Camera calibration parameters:
# # # # # # #

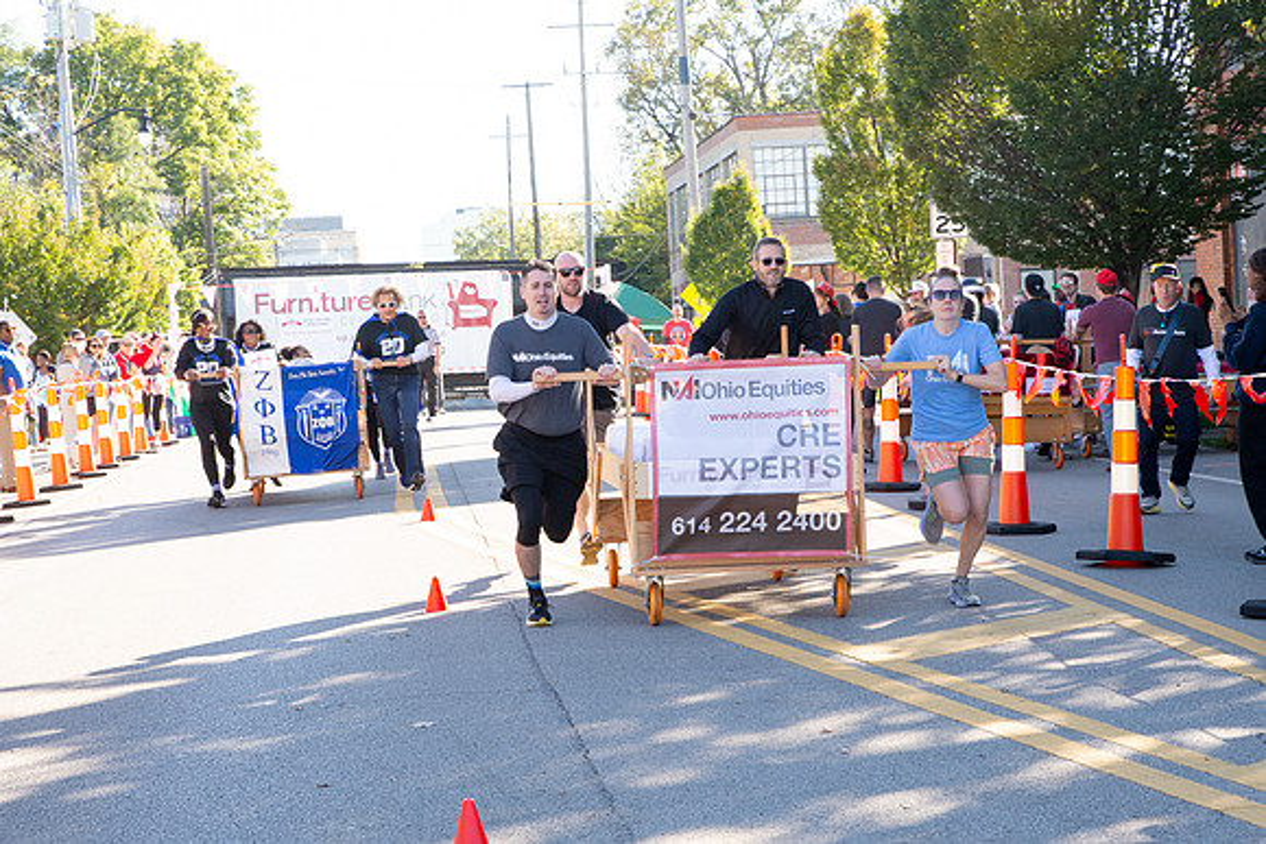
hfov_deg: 25.5
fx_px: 2796
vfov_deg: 17.2
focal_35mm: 79
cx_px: 607
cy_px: 445
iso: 640
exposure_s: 1/200
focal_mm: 58
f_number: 8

# # # # # # #

Aim of the task → The job is to copy all the records precisely while omitting any picture.

Response area →
hfov_deg: 25.5
fx_px: 2796
vfov_deg: 17.2
focal_35mm: 79
cx_px: 607
cy_px: 445
iso: 640
exposure_s: 1/200
focal_mm: 58
f_number: 8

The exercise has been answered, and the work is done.